Intel MPI 2019 update 5 is known to be broken on those OS versions, see
https://github.com/easybuilders/easybuild-easyconfigs/issues/11762 .
The best way to handle this is probably to use a custom intel-2019b.eb
that uses Intel MPI 2019 update 7, which should work...
regards,
Kenneth
On 17/02/2022 09:52, Heckes, Frank wrote:
Hi all,
I didn’t find a solution for my problem neither in the mail archive nor
via google.
I tried to build intel-2019b.eb. The process runs successful till it
reaches the sanity check
== sanity checking...
== ... (took 1 secs)
== FAILED: Installation ended unsuccessfully (build directory:
/opt/local/easybuild/build/impi/2018.5.288/iccifort-2019.5.281): build
failed (first 300 chars): Sanity check failed: sanity check command
mpirun -n 36
/opt/local/easybuild/build/impi/2018.5.288/iccifort-2019.5.281/mpi_test
exited with code 11 (output:
As the iccifort-2019.5.281 is already available I loaded this module in
another session. Starting the test manually leads to the errors below
(see ‘Errors without FI- environment variables’)
Setting the env.var. export FI_PROVIDER=tcp fix the problem. Now the
test completes:
mpirun -np 36
/opt/local/easybuild/build/impi/2018.5.288/iccifort-2019.5.281/mpi_test
Hello world: rank 0 of 36 running on atlas52
Hello world: rank 1 of 36 running on atlas52
Hello world: rank 2 of 36 running on atlas52
. . .
By assigning verbs the error appears again (The node has a valid
ofedstack software, IP address assigned to HCA and is operational for
other MPI apps)
Two questions:
* How can I set-up the env. Variables so that eb will use them during
the test. (doing export FI_PROVIDER=…; eb intel2019b –robot doesn’t
help)
* Although I can see the verbs provider (running fi_info) I ran into
an error.
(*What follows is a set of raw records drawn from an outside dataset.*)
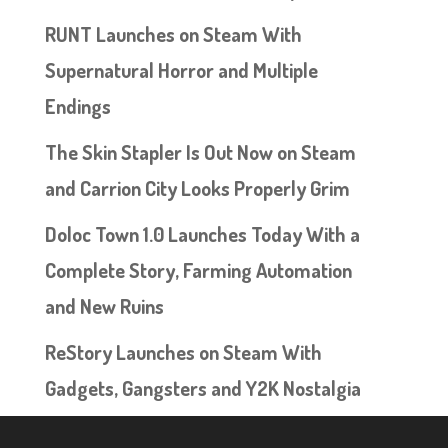
RUNT Launches on Steam With
Supernatural Horror and Multiple
Endings
The Skin Stapler Is Out Now on Steam
and Carrion City Looks Properly Grim
Doloc Town 1.0 Launches Today With a
Complete Story, Farming Automation
and New Ruins
ReStory Launches on Steam With
Gadgets, Gangsters and Y2K Nostalgia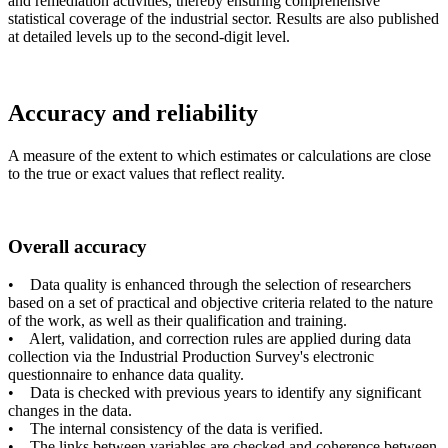
and remediation activities, thereby ensuring comprehensive
statistical coverage of the industrial sector. Results are also published
at detailed levels up to the second-digit level.
Accuracy and reliability
A measure of the extent to which estimates or calculations are close
to the true or exact values that reflect reality.
Overall accuracy
• Data quality is enhanced through the selection of researchers
based on a set of practical and objective criteria related to the nature
of the work, as well as their qualification and training.
• Alert, validation, and correction rules are applied during data
collection via the Industrial Production Survey's electronic
questionnaire to enhance data quality.
• Data is checked with previous years to identify any significant
changes in the data.
• The internal consistency of the data is verified.
• The links between variables are checked and coherence between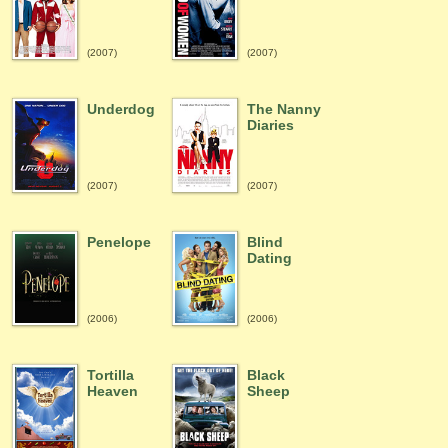
(2007)
(2007)
Underdog
The Nanny
Diaries
(2007)
(2007)
Penelope
Blind
Dating
(2006)
(2006)
Tortilla
Black
Heaven
Sheep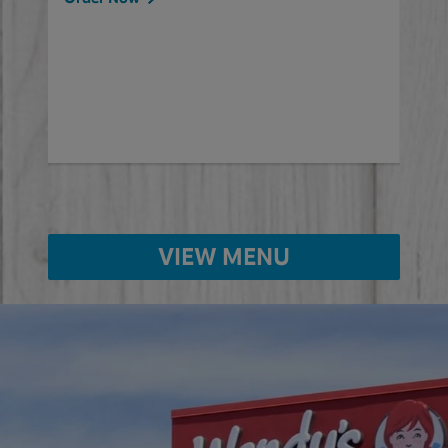
will
ered
Ord
ed
VIEW MENU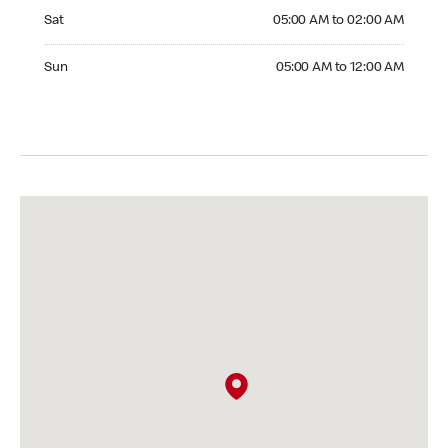
Saturday 05:00 AM to 02:00 AM
Sat
05:00 AM to 02:00 AM
Sunday 05:00 AM to 12:00 AM
Sun
05:00 AM to 12:00 AM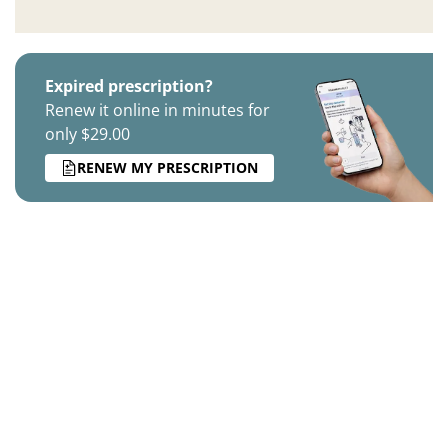
Expired prescription?
Renew it online in minutes for
only $29.00
RENEW MY PRESCRIPTION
Did I miss a dependency to intel MPI?
Many thanks in advance for any help and advise.
Cheers,
-Frank Heckes
------------------------------ Errors without FI- environment variables
mpirun -np 36
/opt/local/easybuild/build/impi/2018.5.288/iccifort-2019.5.281/mpi_test
Abort(1091471) on node 0 (rank 0 in comm 0): Fatal error in PMPI_Init:
Other MPI error, error stack:
MPIR_Init_thread(703).......:
MPID_Init(923)..............:
MPIDI_OFI_mpi_init_hook(883): OFI addrinfo() failure
Abort(1091471) on node 11 (rank 11 in comm 0): Fatal error in PMPI_Init:
Other MPI error, error stack:
MPIR_Init_thread(703).......:
MPID_Init(923)..............:
MPIDI_OFI_mpi_init_hook(883): OFI addrinfo() failure
Abort(1091471) on node 12 (rank 12 in comm 0): Fatal error in PMPI_Init:
Other MPI error, error stack:
MPIR_Init_thread(703).......:
MPID_Init(923)..............:
MPIDI_OFI_mpi_init_hook(883): OFI addrinfo() failure
Abort(1091471) on node 14 (rank 14 in comm 0): Fatal error in PMPI_Init:
Other MPI error, error stack:
MPIR_Init_thread(703).......:
MPID_Init(923)..............:
MPIDI_OFI_mpi_init_hook(883): OFI addrinfo() failure